New sources of uncertainty for Northwest suburban businesses -- from Cook County rules on minimum wage and sick leave to the impact of President Donald Trump's immigration policies on current and prospective employees -- made the topics for the Schaumburg Business Association's Legislative Summit Wednesday easy to choose.
Such concerns are fueled by business owners trying to earn a living for themselves and their employees, not partisan politics, SBA President Kaili Harding said.
"We're a business association. We represent businesses. These are the questions we're being asked," she said, noting that there are many foreign-run or operated companies in the Schaumburg area.
The summit's speakers were Cook County Commissioner Tim Schneider, whose district includes the Northwest suburbs, and Linda Fleener, director of membership engagement for the Illinois Business Immigration Coalition.
Schneider said the new county rules raising the minimum wage and mandating earned sick leave for part-time employees -- both of which he opposed -- are not bad ideas but for the fact they create an unlevel playing field for businesses near the county's borders.
Such regulations, when combined with Cook County's higher taxes, make the county a difficult place for businesses to locate and remain when its population and access to customers should be making it an ideal place to be, Schneider said.
"It's important because we need the jobs, we need the businesses here," he added.
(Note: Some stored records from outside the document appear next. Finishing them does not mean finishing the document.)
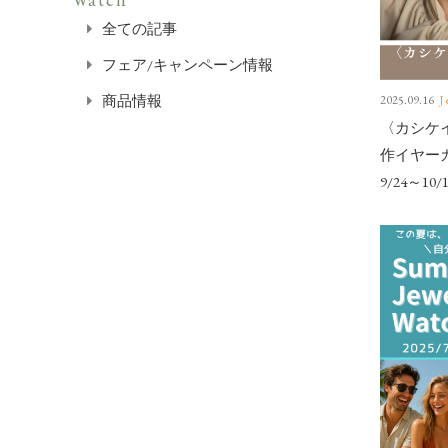
全ての記事
フェア/キャンペーン情報
商品情報
2025.09.16
J
〈カシケ
作イヤー
9/24～10/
Even though many suburban municipalities are planning to exercise their right to opt out of the new minimum wage and sick leave laws, Cook County's 1 percent sales tax as well as an imminent penny-per-ounce tax on sweetened drinks will continue to drive customers and businesses to collar counties, Schneider said.
"I think it's going to be devastating," he said.
Fleener spoke of the bipartisan platform on immigration reform her organization represents, which she described as business-smart, economically friendly and morally right.
The basic premise of the Illinois Business Immigration Coalition's work is that immigrants are integral to the economy -- making up 28.4 percent of Illinois' 8th Congressional District that's centered in Schaumburg.
"There's a strong interest in keeping these people in our workforce and paying taxes," Fleener said.
In these early weeks of the Trump administration, the coalition has been busy researching and passing along advice to businesses on how to protect their employees and prepare for enforcement raids on their workplaces.
Recent legal changes have stepped up the focus of deportation efforts from those with criminal records to all undocumented immigrants, Fleener said.
The coalition is advising businesses to make sure they correctly complete the new I-9 form for immigrants hired after Jan. 22, know their legal rights and have a plan in place for a workplace raid. Many don't know they can legally turn away a U.S. Immigration and Customs Enforcement agent who does not arrive with a warrant, Fleener said.
She also advised employers to reach out to their member of Congress and write letters to the editor of their local newspaper.